Eleições no Senegal a decorrer "com normalidade" - observadores da francofonia

As eleições presidenciais no Senegal estão a decorrer hoje "com normalidade" e com "muita participação", disse à Lusa o chefe da missão de observação eleitoral da Organização Internacional da Francofonia, o ex-primeiro-ministro são-tomense, Patrice Trovoada.

Em declarações à Lusa ao início da tarde de hoje, Patrice Trovoada afirmou que "do ponto de vista técnico e logístico, as coisas estão a correr bem" e que as urnas abriram à hora prevista.

"Até agora, as coisas têm corrido bem. As reclamações que a oposição tem apresentado são coisas marginais", acrescentou.

O chefe da missão de observação da Francofonia indicou que, durante a manhã, visitou seis centros eleitorais na capital do Senegal, Dacar, e que foram enviadas equipas às principais localidades do país.

"Há muita participação dos eleitores", comentou Patrice Trovoada, apontando ainda que "pelo menos quatro dos cinco candidatos têm representantes nas mesas eleitorais".

O chefe da equipa da Francofonia adiantou que já contactou representantes das missões de observação da União Europeia e da União Africana, que disseram partilhar desta análise sobre a forma como está a decorrer o processo eleitoral.

O responsável referiu no entanto existir "uma pequena crispação" e "muita desconfiança", principalmente entre a oposição, dadas as novas regras eleitorais, que determinaram que cada candidato tivesse de ter apoio expresso de entre 0,8% a 1% do universo eleitoral (no mínimo, 60 mil votantes).

"Este sistema serviu para racionalizar" as candidaturas, num país com mais de 6,6 milhões de eleitores e mais de 300 partidos políticos, e que tinha habitualmente mais de 20 candidatos às eleições.

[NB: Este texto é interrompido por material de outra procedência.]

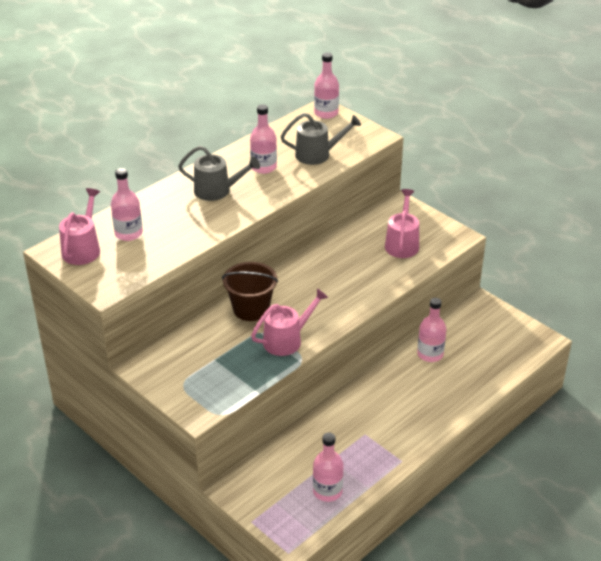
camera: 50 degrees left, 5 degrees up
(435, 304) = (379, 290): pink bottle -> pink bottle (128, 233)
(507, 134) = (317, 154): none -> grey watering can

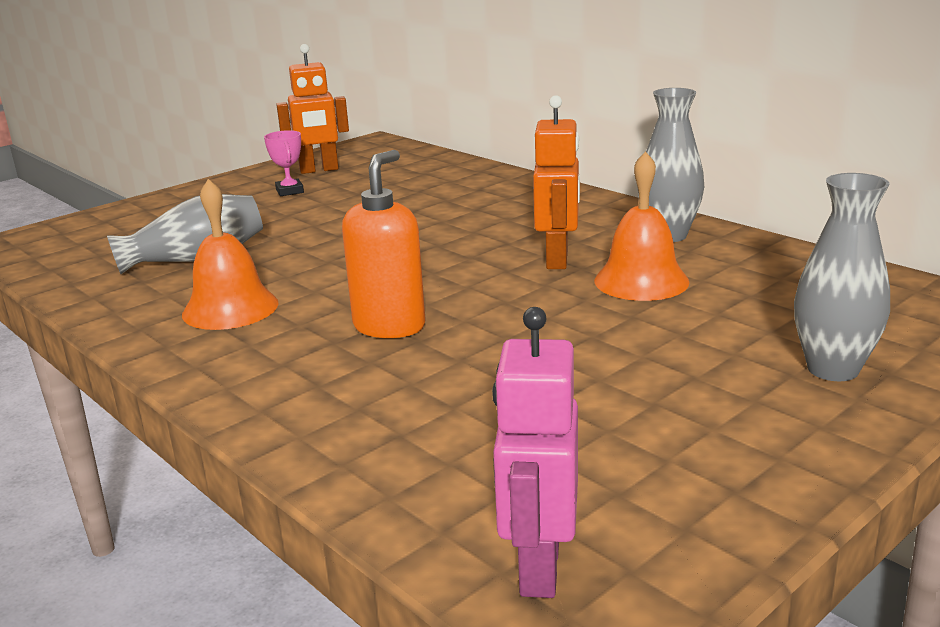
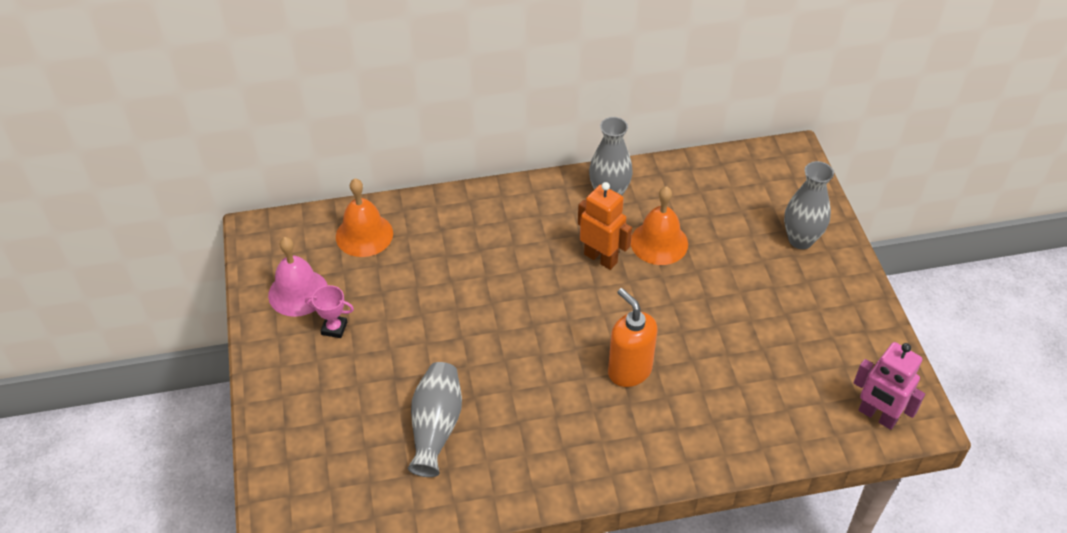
camera: 60 degrees left, 25 degrees up
(230, 308) = (541, 434): orange bell -> orange bell (364, 235)
(319, 170) = (298, 292): orange robot -> pink bell

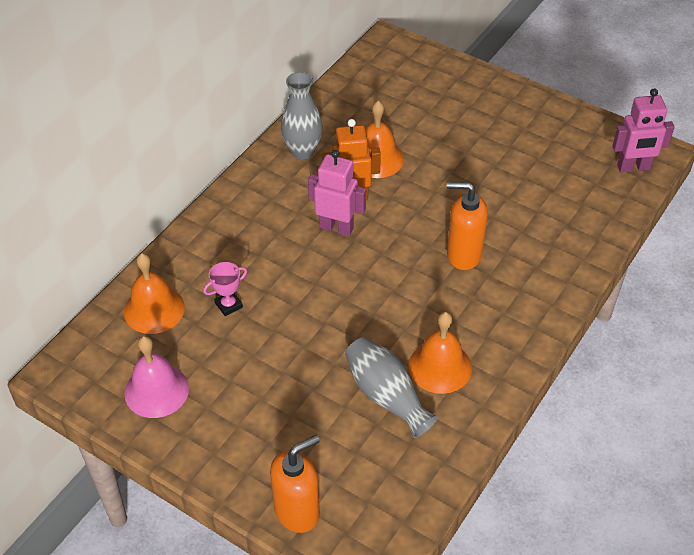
camera: 45 degrees left, 0 degrees up
(279, 452) = (297, 511): none -> orange soap dispenser
(334, 328) = (221, 392): pink trophy -> pink trophy (228, 305)
(500, 440) = (440, 367): none -> orange bell
(559, 273) = (336, 227): none -> pink robot
(800, 240) = (461, 94): grey vase -> none

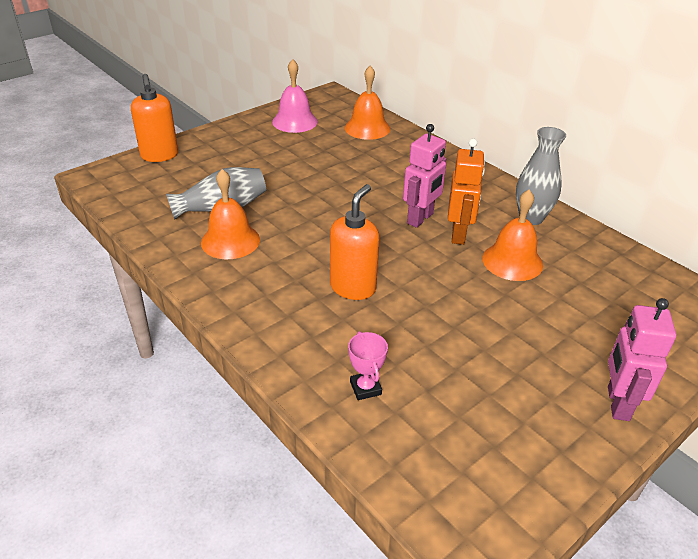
camera: 105 degrees right, 10 degrees down
(228, 305) = (355, 156): pink trophy -> pink trophy (365, 388)
(633, 167) = (449, 499): pink robot -> pink robot (617, 403)

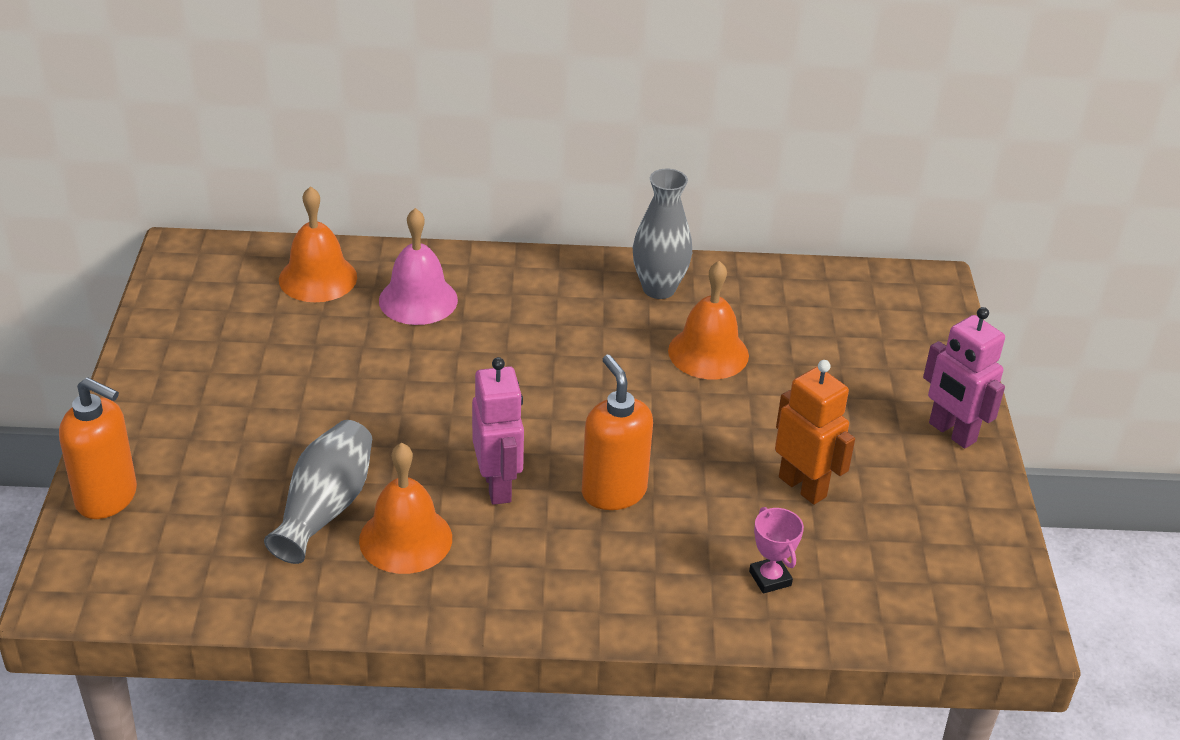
camera: 50 degrees left, 0 degrees up
(294, 121) = (207, 326): pink bell -> pink bell (418, 300)
(365, 388) = (770, 578): pink trophy -> pink trophy turned 45 degrees clockwise
(420, 219) = (559, 364): pink robot -> pink robot (498, 486)
(459, 234) = (622, 357): orange robot -> orange robot (803, 487)

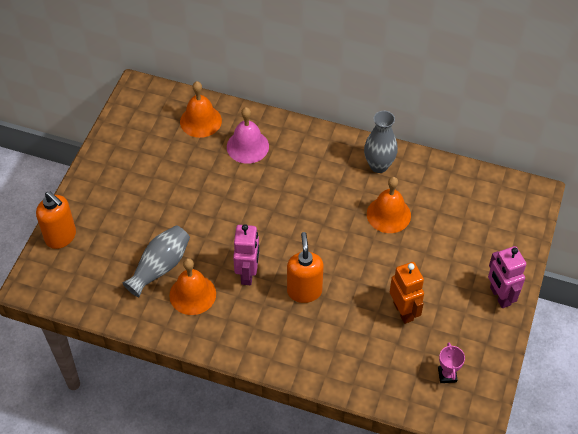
camera: 20 degrees right, 15 degrees up
(770, 578) = (363, 361): pink trophy -> pink trophy (447, 375)

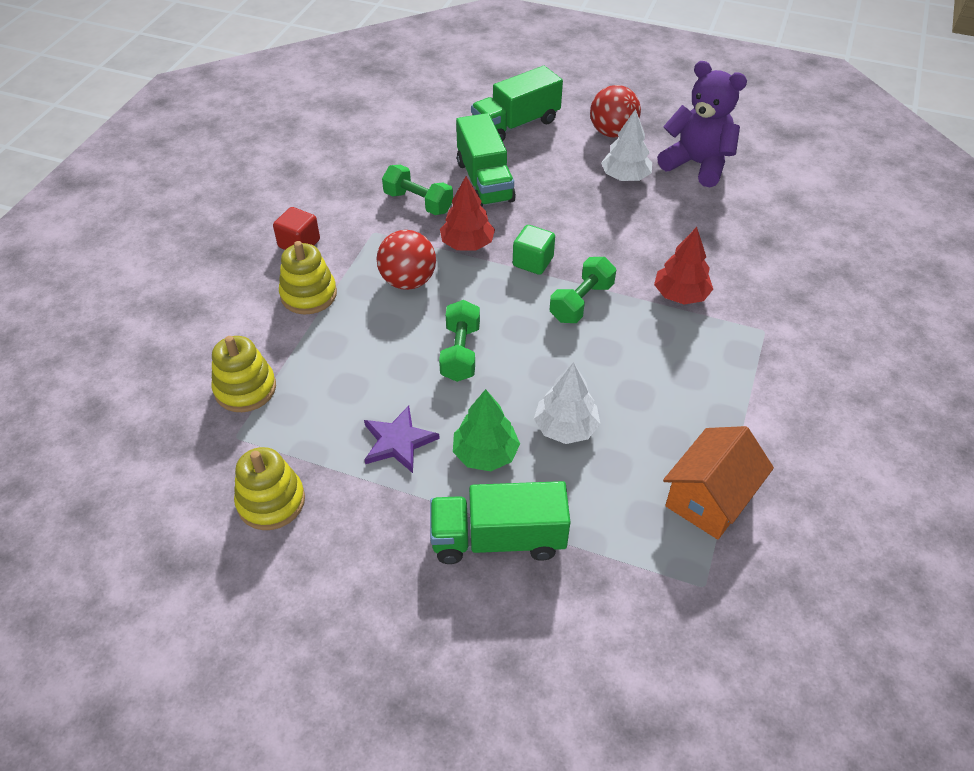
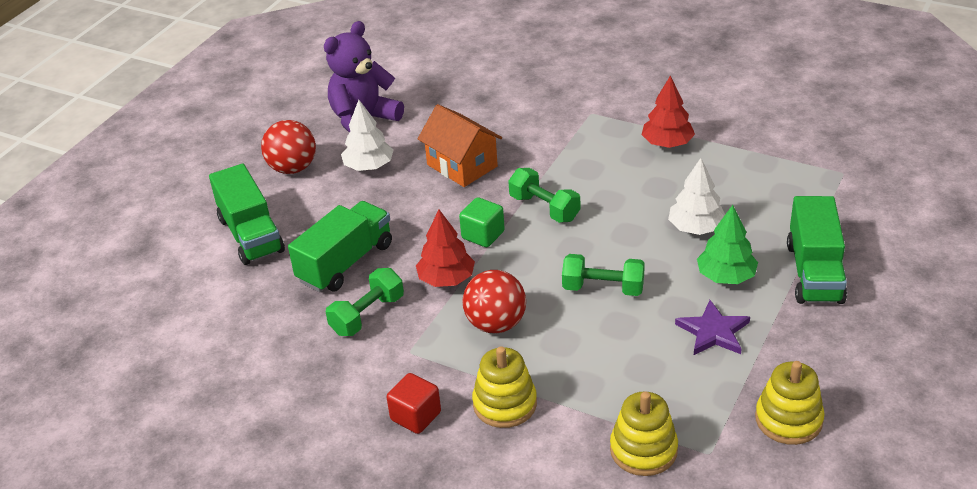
camera: 80 degrees left, 10 degrees down
(484, 181) = (345, 263): green truck -> green truck turned 45 degrees counterclockwise
(680, 295) = (543, 150): red tree -> red tree (667, 143)
(709, 498) = (765, 161): orange house -> orange house (462, 165)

Agora, concorrem apenas cinco, entre os quais o Presidente cessante, Macky Sall, que procura um segundo mandato, além do ex-primeiro-ministro Idrissa Seck; do deputado Ousmane Sonko, figura relevante da oposição; do candidato do Partido da Unidade e da Liberdade (PUR), El Hadji Issa Sall, e de um candidato próximo do ex-Presidente Abdoulaye Wade (2000-2012), Madicke Niang.

Pela primeira vez, não há nenhuma mulher entre os candidatos presidenciais, apontou Patrice Trovoada.

As alterações "não mereceram um grande consenso", com a oposição a lançar suspeições sobre o processo e a acusar o poder de não ter procurado o diálogo, enquanto a sociedade civil vê progressos nestas medidas, mas a considerar que faltou fazer uma pedagogia junto da população.

Por outro lado, os cartões de identificação dos cidadãos passaram a integrar o cartão de eleitor, mas menos de 2% dos votantes não receberam estes documentos, ficando por isso impossibilitados de votar.

"Isso é criticável, mas será que vai mudar o sentido de voto?" - questionou Patrice Trovoada.

A missão de observação eleitoral da organização francófona vai manter-se no Senegal até à próxima terça-feira.